5 Surefire ways of Letting go of a Bad Habit
1 year, 4 months ago Posted in: Blog 0

Have you found that it’s incredibly tough to break a bad habit? Maybe you already tried it several times and then just gave up once and for all.

A bad habit is created the same way as a good habit — through repetition. With repetition, we become masters in anything we consistently do. If you want to play the piano, you repeatedly exercise to improve your fingering to play the next challenging piano piece. If you’re going to run a marathon, you go out and run multiple times a week so you can increase distance and speed. The more you practice, the more your new pattern will subconsciously solidify. Your brain’s interconnected neurons shape a strong cluster that strengthens and memorize your repetitive motion. Your brain applies this to good habits, as well as bad habits.

Your strong neural clusters within your brain keep your habit in play. For instance, imagine you stopped riding a bike for years, then you get back on a bike, and you’re still perfectly able to ride it. Your goal is to become aware of your pattern that keeps the bad habit in place and replace it with a more supportive practice. You want to resolve the triggers and root causes of your bad habit.

The following five steps are psychologically proven to be incredibly useful yet easy for creating a new set of habits.

1. Become aware of your bad habit.
You can’t make a conscious change if you aren’t aware of what you want to change. When you become aware, you will start to notice what triggers your bad habit. The problem we face is an unconscious impulse. We don’t think about it and get into a rhythm to not think about it. The goal is to break this unconscious rhythm. The moment you become aware is the chance to break free of it. Try this:

• Pay attention throughout the day and make a list of your unsupportive habits. Write them down. Notice a trigger that seems connected to your bad habit. For instance, whenever you sleep past your alarm, you have to rush to make your meeting. Notice the moments you fall into your bad habit and notice what conditions trigger it.

• Ask your spouse, friend, or colleague to remind you when they notice your bad habit. It might take some courage to ask them to give you honest feedback, but it’s powerful.

2. Interrupt your bad habit and take small steps.
Now that you are aware of the habit and what seems to trigger it, you will be better able to handle it. The goal of interrupting your routine is to increase the space between awareness and execution. Try making it challenging to fall into your bad habit. Think about making the interruption more challenging, so you don’t fall back into the bad habit. For instance, place your alarm away from your reach, so you have to get out of bed to shut it off. But don’t over-pressure yourself. You might think of quitting cold turkey, but it doesn’t work for everyone. Take one bad habit at a time and remember that a little progress will make a massive difference in the long term.

3. Replace your bad habit with a good one.
It’s essential to replace your habit with a healthier one. Replacing a pattern with something better takes less mental effort than it takes to completely eliminate it. When you noticed the trigger of your bad habit, that habit is your coping mechanism for underlying tension, stress, or boredom. You still need to relieve the need, but find a healthier way to handle it. To replace the habit, you need to find one that still enables you to deal with stress in a more supportive way. Try this instead:

• Instead of eating candy, replace it with fruit.

• Move the TV remote to another room and keep an interesting book at hand, where you’ll more likely reach for it.

4. Remove the underlying reason for your bad habit.
If you want to sustain your healthy habit, you can add tiny daily changes to your routine.

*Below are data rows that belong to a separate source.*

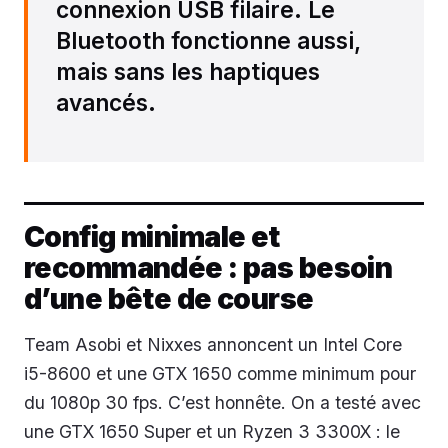
connexion USB filaire. Le
Bluetooth fonctionne aussi,
mais sans les haptiques
avancés.
Config minimale et
recommandée : pas besoin
d’une bête de course
Team Asobi et Nixxes annoncent un Intel Core
i5-8600 et une GTX 1650 comme minimum pour
du 1080p 30 fps. C’est honnête. On a testé avec
une GTX 1650 Super et un Ryzen 3 3300X : le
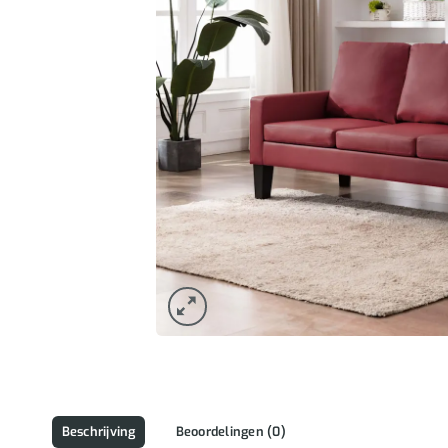
Beschrijving
Beoordelingen (0)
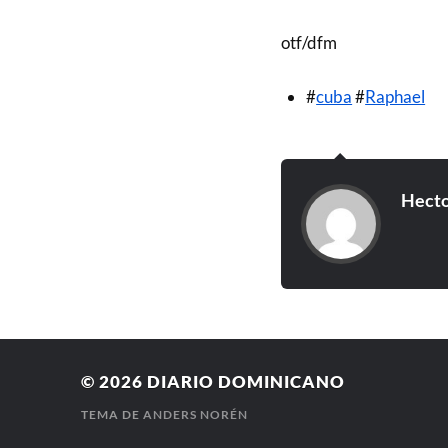
otf/dfm
#
cuba
#
Raphael
Hecto
© 2026
DIARIO DOMINICANO
TEMA DE
ANDERS NORÉN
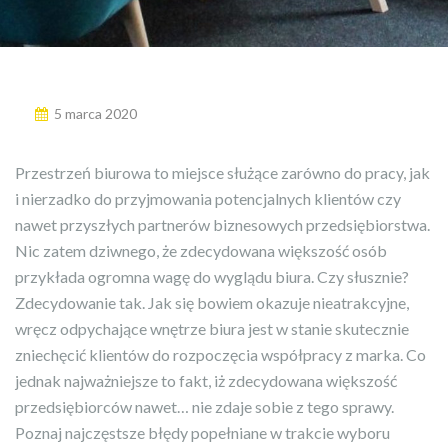
5 marca 2020
Przestrzeń biurowa to miejsce służące zarówno do pracy, jak
i nierzadko do przyjmowania potencjalnych klientów czy
nawet przyszłych partnerów biznesowych przedsiębiorstwa.
Nic zatem dziwnego, że zdecydowana większość osób
przykłada ogromna wagę do wyglądu biura. Czy słusznie?
Zdecydowanie tak. Jak się bowiem okazuje nieatrakcyjne,
wręcz odpychające wnętrze biura jest w stanie skutecznie
zniechęcić klientów do rozpoczęcia współpracy z marka. Co
jednak najważniejsze to fakt, iż zdecydowana większość
przedsiębiorców nawet… nie zdaje sobie z tego sprawy.
Poznaj najczęstsze błędy popełniane w trakcie wyboru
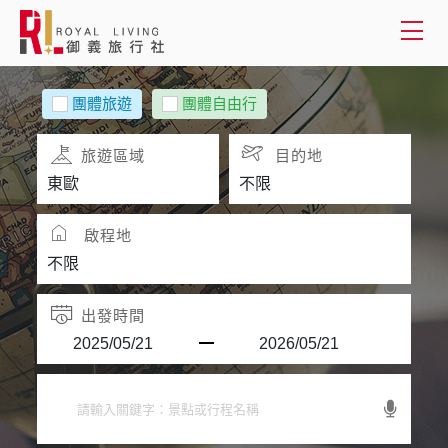
會員登入
團體旅遊
團體自由行
國外旅遊
旅遊區域
目的地
國內旅遊
啟程地
客製服務
旅遊資訊
出發時間
關於御義
客服專線(02) 2515-1218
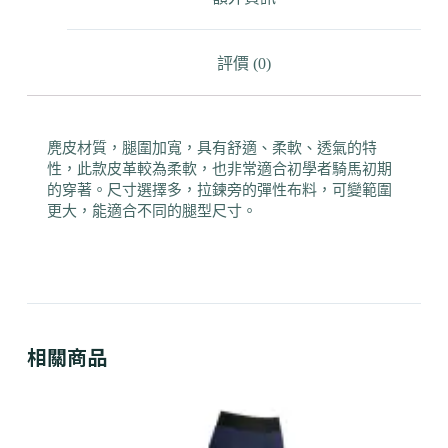
評價 (0)
麂皮材質，腿圍加寬，具有舒適、柔軟、透氣的特
性，此款皮革較為柔軟，也非常適合初學者騎馬初期
的穿著。尺寸選擇多，拉鍊旁的彈性布料，可變範圍
更大，能適合不同的腿型尺寸。
相關商品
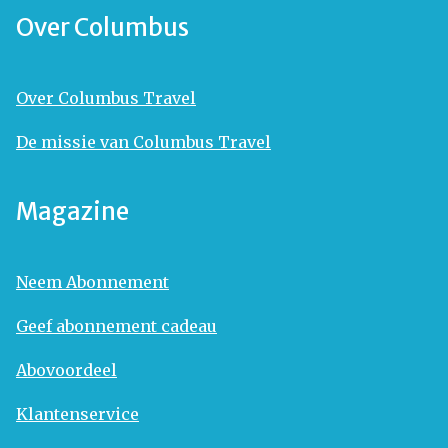
Over Columbus
Over Columbus Travel
De missie van Columbus Travel
Magazine
Neem Abonnement
Geef abonnement cadeau
Abovoordeel
Klantenservice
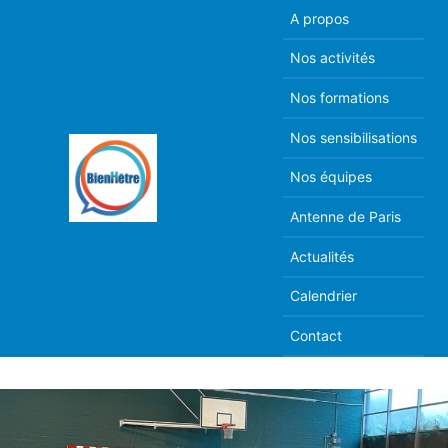
Skip
A propos
to
Nos activités
content
Nos formations
Nos sensibilisations
Nos équipes
Antenne de Paris
Actualités
Calendrier
Contact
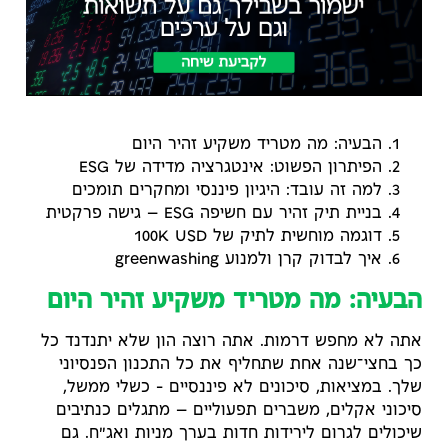
הבעיה: מה מטריד משקיע זהיר היום
הפיתרון הפשוט: אינטגרציה מדידה של ESG
למה זה עובד: היגיון פיננסי ומחקרים תומכים
בניית תיק זהיר עם חשיפה ESG — גישה פרקטית
דוגמה מוחשית לתיק של 100K USD
איך לבדוק קרן ולמנוע greenwashing
הבעיה: מה מטריד משקיע זהיר היום
אתה לא מחפש דרמות. אתה רוצה הון שלא יתנדנד כל
כך בחצי־שנה אחת שתחליף את כל התכנון הפנסיוני
שלך. במציאות, סיכונים לא פיננסיים – כשלי ממשל,
סיכוני אקלים, משברים תפעוליים — מתגלים כנתיבים
שיכולים לגרום לירידות חדות בערך מניות ואג"ח. גם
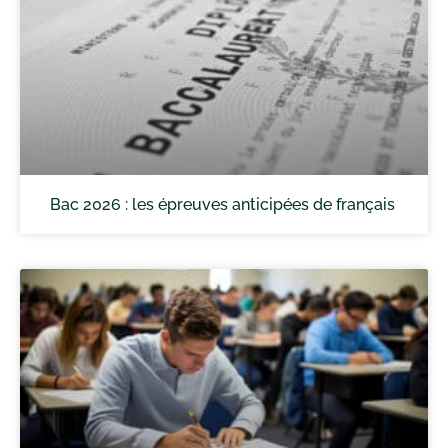
Bac 2026 : les épreuves anticipées de français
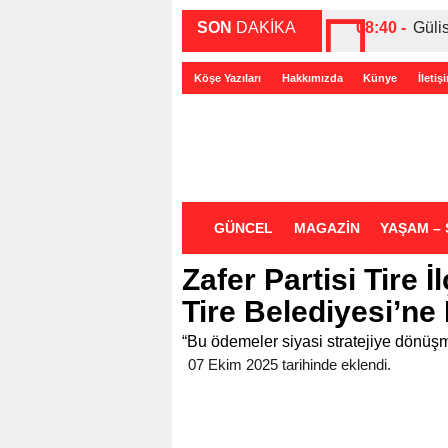
SON
DAKİKA
08:40 -
Güli
00:27 -
ABD-
Köşe Yazıları
Hakkımızda
Künye
İletiş
00:35 -
Bir 
GÜNCEL
MAGAZİN
YAŞAM – 
Zafer Partisi Tire
Tire Belediyesi’ne
“Bu ödemeler siyasi stratejiye dönüş
07 Ekim 2025 tarihinde eklendi.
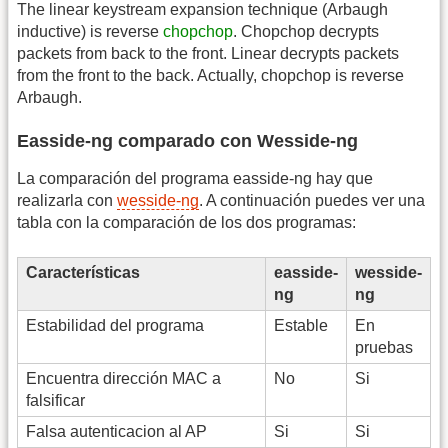
The linear keystream expansion technique (Arbaugh
inductive) is reverse
chopchop
. Chopchop decrypts
packets from back to the front. Linear decrypts packets
from the front to the back. Actually, chopchop is reverse
Arbaugh.
Easside-ng comparado con Wesside-ng
La comparación del programa easside-ng hay que
realizarla con
wesside-ng
. A continuación puedes ver una
tabla con la comparación de los dos programas:
Características
easside-
wesside-
ng
ng
Estabilidad del programa
Estable
En
pruebas
Encuentra dirección MAC a
No
Si
falsificar
Falsa autenticacion al AP
Si
Si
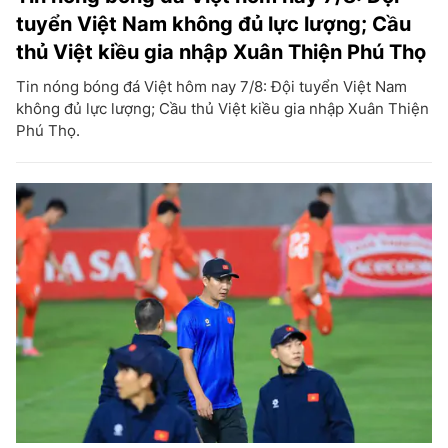
tuyển Việt Nam không đủ lực lượng; Cầu
thủ Việt kiều gia nhập Xuân Thiện Phú Thọ
Tin nóng bóng đá Việt hôm nay 7/8: Đội tuyển Việt Nam
không đủ lực lượng; Cầu thủ Việt kiều gia nhập Xuân Thiện
Phú Thọ.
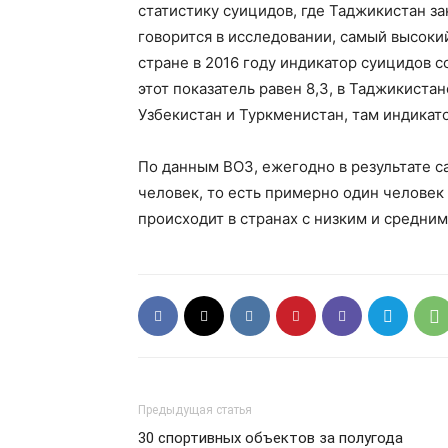
статистику суицидов, где Таджикистан за
говорится в исследовании, самый высокий 
стране в 2016 году индикатор суицидов с
этот показатель равен 8,3, в Таджикистан
Узбекистан и Туркменистан, там индикатор
По данным ВОЗ, ежегодно в результате с
человек, то есть примерно один человек
происходит в странах с низким и средним
Предыдущая статья
30 спортивных объектов за полугода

Make these satisfying, so you are practicing them consistently. These small, consistent daily actions may not seem to make a difference in the short-term, but they compound to a tremendous impact in the long run. Try this:

• If you are bored, find new meaningful goals. Plan and pursue your aspirations. Learn the skills you’d love to master.

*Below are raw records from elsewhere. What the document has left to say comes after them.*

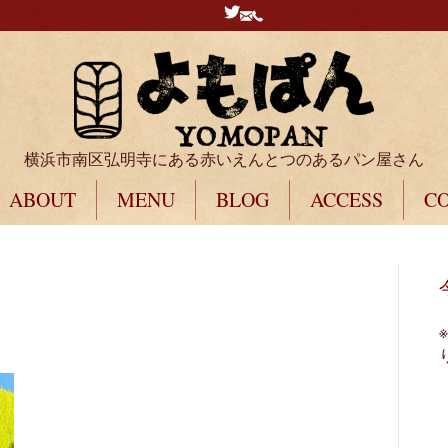
横浜市南区弘明寺にある赤いえんとつのあるパン屋さん
ABOUT
MENU
BLOG
ACCESS
C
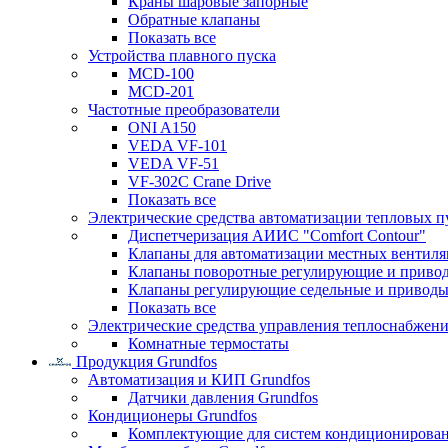
Краны шаровые запорные
Обратные клапаны
Показать все
Устройства плавного пуска
MCD-100
MCD-201
Частотные преобразователи
ONI A150
VEDA VF-101
VEDA VF-51
VF-302C Crane Drive
Показать все
Электрические средства автоматизации тепловых п
Диспетчеризация АИИС "Comfort Contour"
Клапаны для автоматизации местных вентил
Клапаны поворотные регулирующие и приво
Клапаны регулирующие седельные и приводы
Показать все
Электрические средства управления теплоснабжен
Комнатные термостаты
Продукция Grundfos
Автоматизация и КИП Grundfos
Датчики давления Grundfos
Кондиционеры Grundfos
Комплектующие для систем кондиционирова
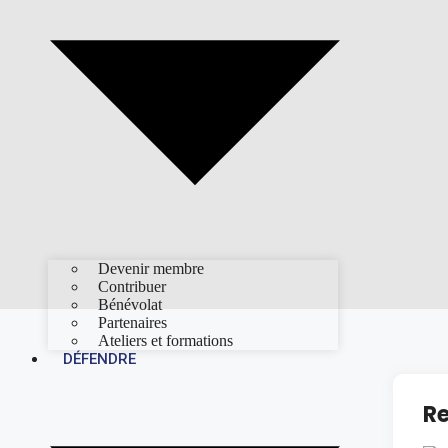
Devenir membre
Contribuer
Bénévolat
Partenaires
Ateliers et formations
DÉFENDRE
Re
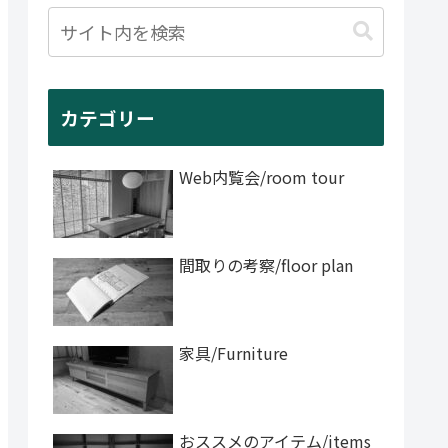
カテゴリー
Web内覧会/room tour
間取りの考察/floor plan
家具/Furniture
おススメのアイテム/items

• If you are stressed, take up yoga or mindfulness practice that lifts your spirit and calms your negative inner voice. Or set up boundaries that make things easier for you.

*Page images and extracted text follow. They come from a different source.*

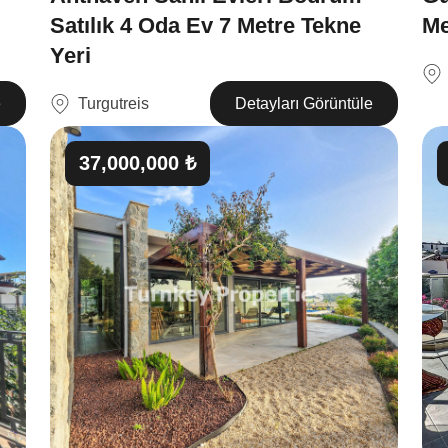
Satılık 4 Oda Ev 7 Metre Tekne
Me
Yeri
Turgutreis
e
Detayları Görüntüle
37,000,000 ₺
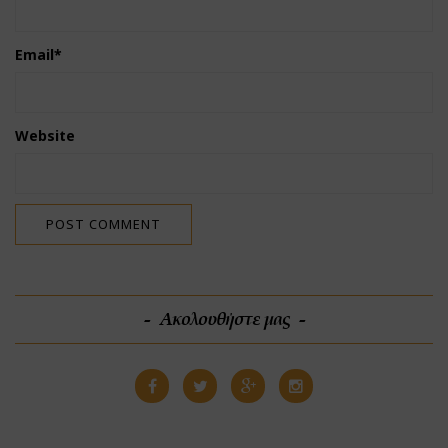
Email
*
Website
Ακολουθήστε μας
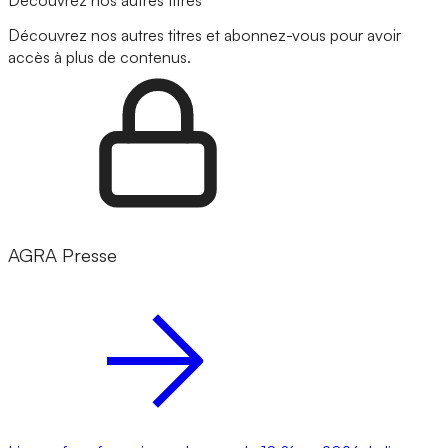
Découvrez nos autres titres et abonnez-vous pour avoir
accès à plus de contenus.
AGRA Presse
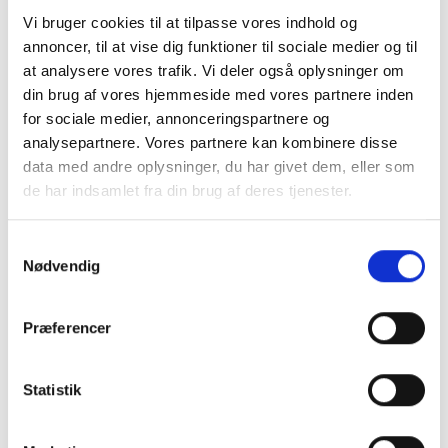
Vi bruger cookies til at tilpasse vores indhold og
Frichsvej 59, DK-8464 Galten
annoncer, til at vise dig funktioner til sociale medier og til
at analysere vores trafik. Vi deler også oplysninger om
CVR nr. 17075446
din brug af vores hjemmeside med vores partnere inden
for sociale medier, annonceringspartnere og
analysepartnere. Vores partnere kan kombinere disse
data med andre oplysninger, du har givet dem, eller som
de har indsamlet fra din brug af deres tjenester.
Samtykkevalg
Nødvendig
Præferencer
KONTAKT OS
+45 70 22 42 00
Statistik
mail@risager.eu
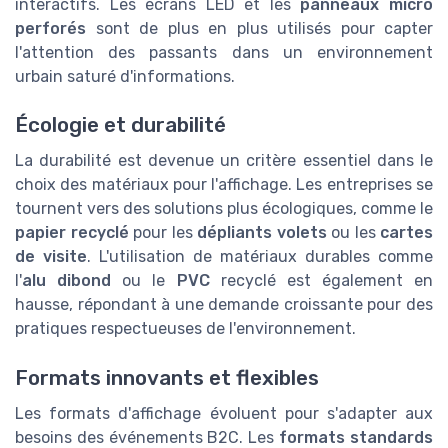
interactifs. Les écrans LED et les
panneaux micro
perforés
sont de plus en plus utilisés pour capter
l'attention des passants dans un environnement
urbain saturé d'informations.
Écologie et durabilité
La durabilité est devenue un critère essentiel dans le
choix des matériaux pour l'affichage. Les entreprises se
tournent vers des solutions plus écologiques, comme le
papier recyclé
pour les
dépliants volets
ou les
cartes
de visite
. L'utilisation de matériaux durables comme
l'
alu dibond
ou le
PVC
recyclé est également en
hausse, répondant à une demande croissante pour des
pratiques respectueuses de l'environnement.
Formats innovants et flexibles
Les formats d'affichage évoluent pour s'adapter aux
besoins des événements B2C. Les
formats standards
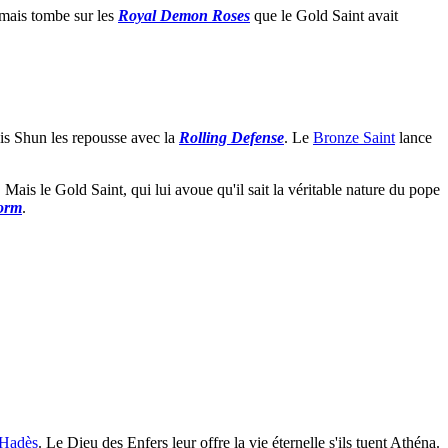
 mais tombe sur les
Royal Demon Roses
que le Gold Saint avait
s Shun les repousse avec la
Rolling Defense
. Le
Bronze Saint
lance
 Mais le Gold Saint, qui lui avoue qu'il sait la véritable nature du pope
orm
.
Hadès
. Le Dieu des Enfers leur offre la vie éternelle s'ils tuent Athéna.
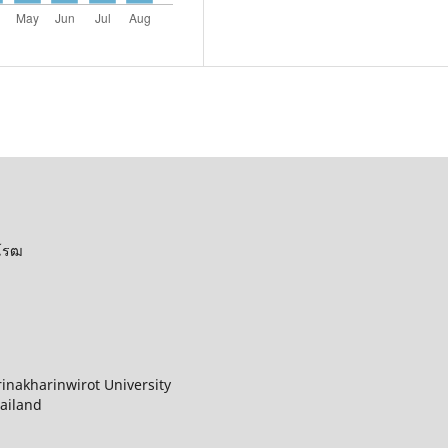
รวิโรฒ
rinakharinwirot University
ailand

Take tiny consistent steps. Value your perseverance and consistency.

5. Ask someone to become your “accountability buddy.”
Ask a friend, colleague, or family member for help in holding you accountable for the commitment you’ve made. By checking in with each other regularly, an accountability buddy’s role is to provide support, feedback, and encouragement along the way. All you need is 30 days before you close it down with a discussion of how it went. Review what worked well for you and what you noticed that didn’t, so you can better sustain the commitment to become a regular healthy habit. Some helpful tips…

• Choose someone who won’t be judgmental! You want them to encourage you, not annoy you.

• Discuss challenges and listen to understand each other’s points of view from each other’s perspectives.

By following these 5 steps, you will form an unstoppable mindset that can shift any disharmony within yourself into a long-lasting, powerful booster.